Britain’s Mark Cavendish produced a stunning finish to claim victory on the 18th stage of the Tour de France and equal the record number of 22 stage wins for a sprinter on the race.
Sky teammate and compatriot Bradley Wiggins came over the finish line seconds later, with his 2 minutes, 5 seconds overall lead on UK teammate Chris Froome intact.
Italian Vincenzo Nibali is still third overall at 2:41 after the 226km ride between Blagnac and Brive-La-Gaillarde.
Photo: AFP
Wiggins, who is set to become Britain’s first winner of the world’s biggest bicycle race today, played a starring role for his Sky teammate Cavendish in what was a technical, but thrilling finale into Brive.
Despite his yellow jersey making a rare appearance in the final kilometers as Sky led the chase of a small leading group, Wiggins said it was payback for the sacrifices Cavendish has made in the race.
“He’s been an incredible teammate the last couple of weeks.

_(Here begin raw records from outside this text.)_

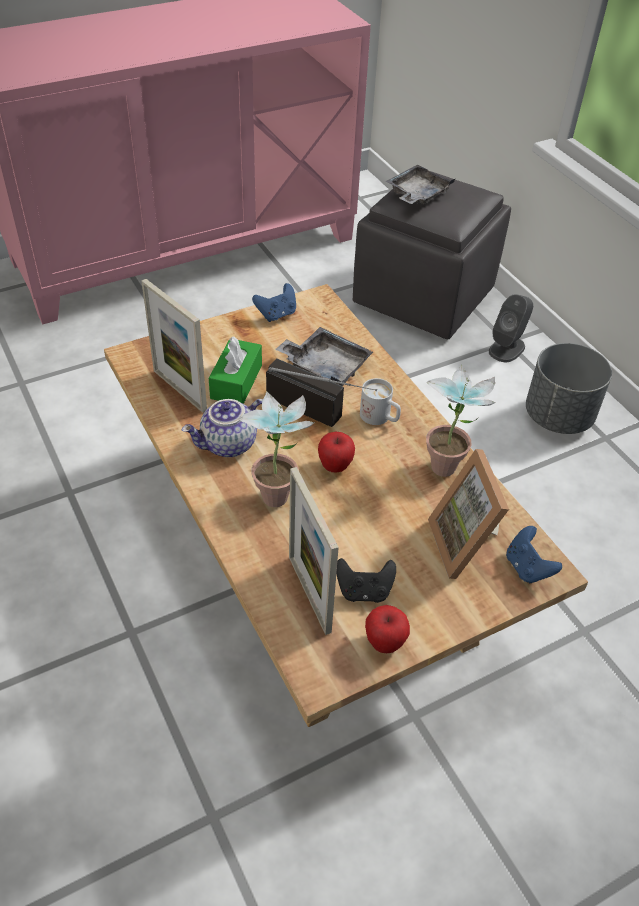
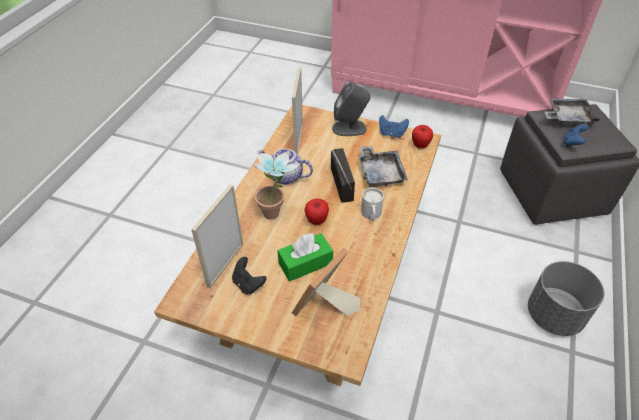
camera: 50 degrees right, 0 degrees up
(236, 382) = (328, 152): green tissue box -> green tissue box (305, 263)
(384, 643) = (223, 313): apple -> apple (420, 145)
(448, 462) = (375, 262): potted plant -> none
(507, 348) = (571, 255): grey speaker -> grey speaker (350, 128)
(527, 567) = (338, 344): blue game controller -> blue game controller (572, 143)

It’s nice to be able to pay him back,” Wiggins said. “It’s been hard every morning, thinking about the GC [general classification] and maybe sacrificing some sprint stages.”
Cavendish, who won Stage 2 to take his tally to 21, has mostly had to shelve his sprint ambitions this year as Sky took aim at an historic yellow-jersey victory.
He admitted it took some persuasion to convince his team bosses he could equal Andre Darrigade’s record tally of 22 stage wins for a sprinter.
“It did put my sprint chances on the back foot, but today I said: ‘Please just give me a chance in the sprint.’ And then Brad jumped in and said: ‘Yes, we’ll go for the sprint, we’ll lead it out,’” Cavendish said.
Despite a breakaway escaping early in the stage, they were never allowed to build a lead of more than three-and-a-half minutes.
A number of attacks were launched in the closing kilometers, but with the gap coming down steadily, the sprinters’ teams started to pull at the front in anticipation of a possible bunch finish.
As planned on the team bus prior to the stage, Sky appeared at the front of the chase in the closing few kilometers with the unmissable yellow jersey of Wiggins leading the chasing pack in the closing 1.5km.
Norwegian teammate Edvald Boasson Hagen, who had been involved in the earlier breakaway, then took over the lead-out, but in the end Cavendish made the win his own.
In the closing 400m Irishman Nicolas Roche, seeing the peloton closing in, made a bid for victory with Spaniard Luis Leon Snachez sticking on his wheel.
However, with the finish line in sight, Cavendish emerged from nowhere and dug deep to deliver a trademark turn of speed that handed him his second stage win of the race to equal Andre Darrigade’s record of 22 wins for a sprint specialist.
“When you’re used to winning five stages a year every year, it can make you hungry for sprints,” Cavendish said..
While Roche, the son of legendary cyclist Stephen Roche, has yet to win a stage on the race, he was one of the top 20 riders to be given a welcome helicopter ride to yesterday’s stage in Chartres.
Meanwhile, Sanchez could be one of the many riders hoping to stun Cavendish on the Olympic road race in London on Saturday.
However, Wiggins believes this latest win speaks volumes for Cavendish’s chances of adding Olympic gold to his world title from last year.
“Nine times out of ten Cav finishes it off when you do something like that,” said Wiggins, who will be one of Cavendish’s four Olympic teammates in London. “And once again he showed, if there was any doubt, that he is the fastest man in the world.”
Yesterday’s 19th and penultimate stage is a 53.5km time trial from Bonneval to Chartres. The race ends in Paris today.